Without the images, write out the whole listing exactly.

MATERIAL PROVIDED -
·····

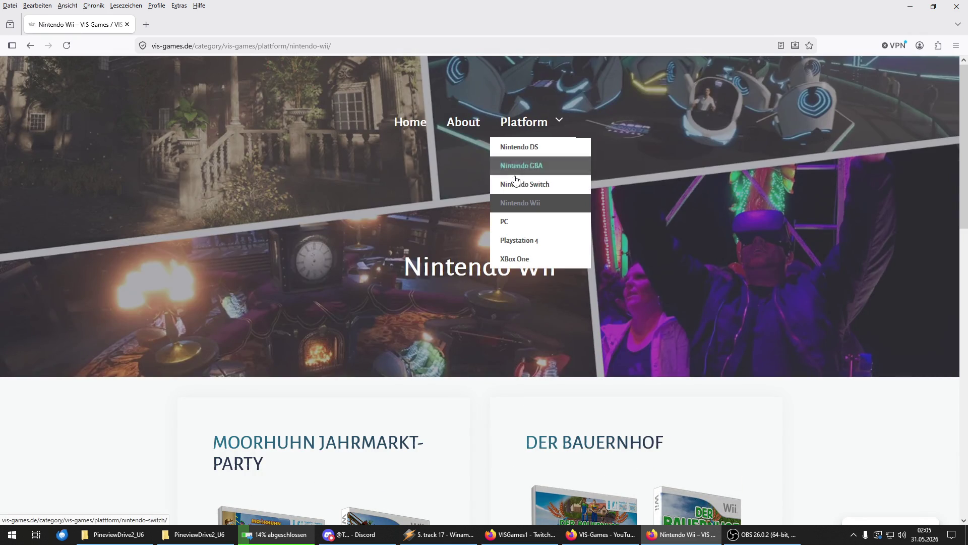
left_click(519, 147)
Step: Browse the Nintendo DS games, then close the site to reveal the VIS-Games channel's Videos list
scroll(371, 355, "down", 10)
scroll(373, 360, "down", 4)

·····

SOLUTION TO THIS PROBLEM -
left_click(519, 147)
Step: Browse the Nintendo DS games, then close the site to reveal the VIS-Games channel's Videos list
scroll(371, 355, "down", 10)
scroll(373, 360, "down", 4)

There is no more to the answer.